**EXERCISE GOAL**. Find every line in the records below that contains the string "Интернет" and copy each of those lines. Letter case matters when matching.

**SUPPLIED DATA**.
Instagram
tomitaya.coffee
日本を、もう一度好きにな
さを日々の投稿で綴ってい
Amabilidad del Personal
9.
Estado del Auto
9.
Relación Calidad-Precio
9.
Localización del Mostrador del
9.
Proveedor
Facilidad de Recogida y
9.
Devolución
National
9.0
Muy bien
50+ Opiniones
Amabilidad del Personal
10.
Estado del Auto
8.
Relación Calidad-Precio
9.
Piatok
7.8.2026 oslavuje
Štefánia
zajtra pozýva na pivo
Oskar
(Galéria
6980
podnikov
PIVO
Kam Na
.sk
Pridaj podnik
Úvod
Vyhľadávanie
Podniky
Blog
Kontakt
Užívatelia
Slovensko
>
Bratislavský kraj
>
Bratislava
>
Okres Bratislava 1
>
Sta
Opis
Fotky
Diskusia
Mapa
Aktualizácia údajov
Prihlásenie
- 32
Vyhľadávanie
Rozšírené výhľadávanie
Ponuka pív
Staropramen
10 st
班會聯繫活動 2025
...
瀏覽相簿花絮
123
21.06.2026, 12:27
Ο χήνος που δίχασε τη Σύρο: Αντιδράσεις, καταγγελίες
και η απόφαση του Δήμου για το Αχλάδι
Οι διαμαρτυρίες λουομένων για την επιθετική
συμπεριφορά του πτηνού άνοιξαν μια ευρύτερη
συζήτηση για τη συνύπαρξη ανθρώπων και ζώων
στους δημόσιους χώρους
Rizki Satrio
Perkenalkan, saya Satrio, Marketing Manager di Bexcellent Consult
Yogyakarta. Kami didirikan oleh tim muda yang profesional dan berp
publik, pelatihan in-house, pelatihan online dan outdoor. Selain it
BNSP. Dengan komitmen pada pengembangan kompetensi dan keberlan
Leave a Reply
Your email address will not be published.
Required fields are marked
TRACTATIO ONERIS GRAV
* * *
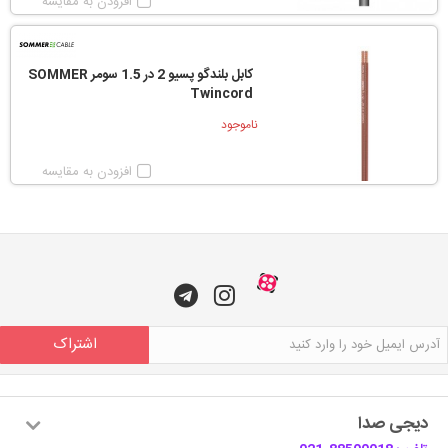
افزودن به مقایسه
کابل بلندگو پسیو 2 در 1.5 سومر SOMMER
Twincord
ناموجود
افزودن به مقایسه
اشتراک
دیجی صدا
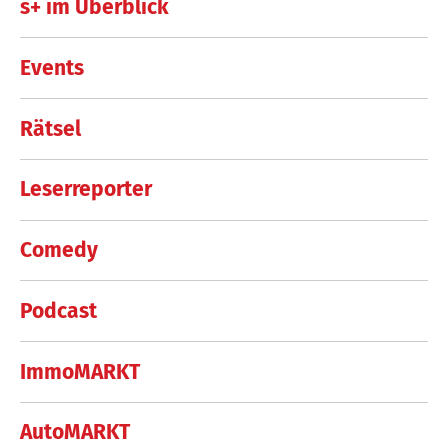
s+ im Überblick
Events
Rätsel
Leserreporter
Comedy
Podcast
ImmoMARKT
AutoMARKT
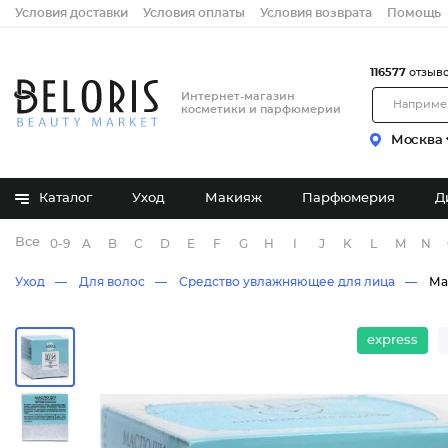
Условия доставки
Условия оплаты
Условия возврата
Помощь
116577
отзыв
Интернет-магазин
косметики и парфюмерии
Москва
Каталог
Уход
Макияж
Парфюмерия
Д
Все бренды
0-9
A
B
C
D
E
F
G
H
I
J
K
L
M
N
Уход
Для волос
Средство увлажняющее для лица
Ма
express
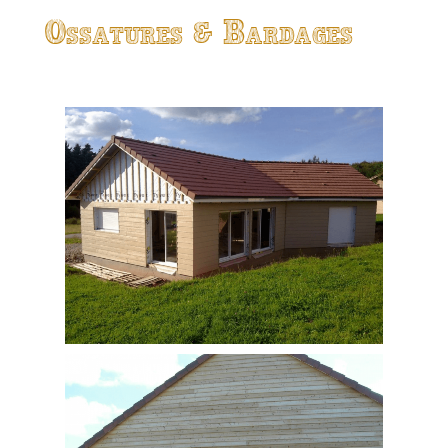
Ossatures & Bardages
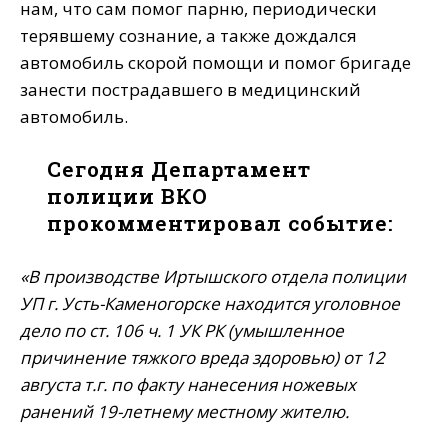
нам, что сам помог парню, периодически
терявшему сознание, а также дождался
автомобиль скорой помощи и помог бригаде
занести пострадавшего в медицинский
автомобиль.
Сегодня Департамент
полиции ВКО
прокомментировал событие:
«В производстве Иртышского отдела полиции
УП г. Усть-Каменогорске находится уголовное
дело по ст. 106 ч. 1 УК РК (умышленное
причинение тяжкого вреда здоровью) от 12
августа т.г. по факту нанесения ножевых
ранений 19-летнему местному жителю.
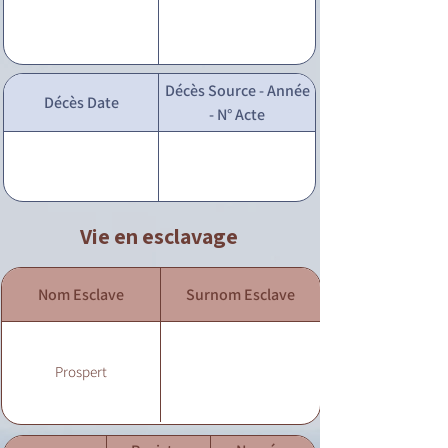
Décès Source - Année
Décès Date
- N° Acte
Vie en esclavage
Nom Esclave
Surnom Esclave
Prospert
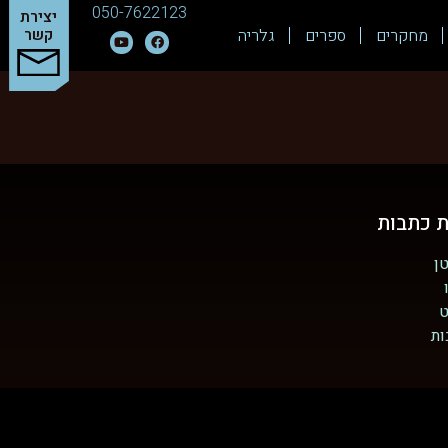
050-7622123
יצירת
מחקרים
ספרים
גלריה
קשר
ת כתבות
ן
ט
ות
---
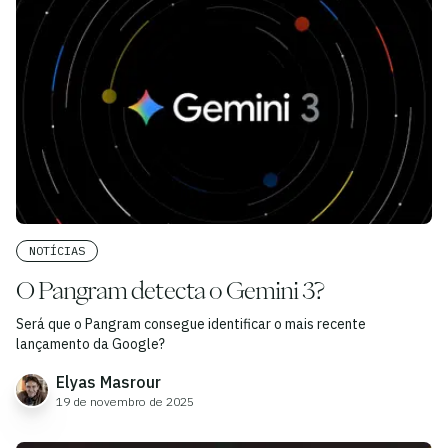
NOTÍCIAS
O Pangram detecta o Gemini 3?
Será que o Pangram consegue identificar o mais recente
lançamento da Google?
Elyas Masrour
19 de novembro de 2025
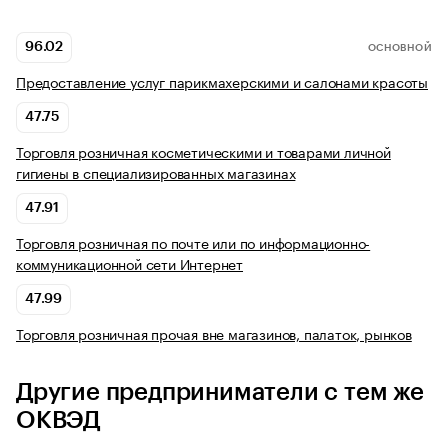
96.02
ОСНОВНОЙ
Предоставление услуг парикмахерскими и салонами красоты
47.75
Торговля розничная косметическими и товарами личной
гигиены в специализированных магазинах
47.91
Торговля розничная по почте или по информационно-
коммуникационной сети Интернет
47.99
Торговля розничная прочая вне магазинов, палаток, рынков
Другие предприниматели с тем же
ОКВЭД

**RESPONSE BELOW**.
Интернет-магазин
коммуникационной сети Интернет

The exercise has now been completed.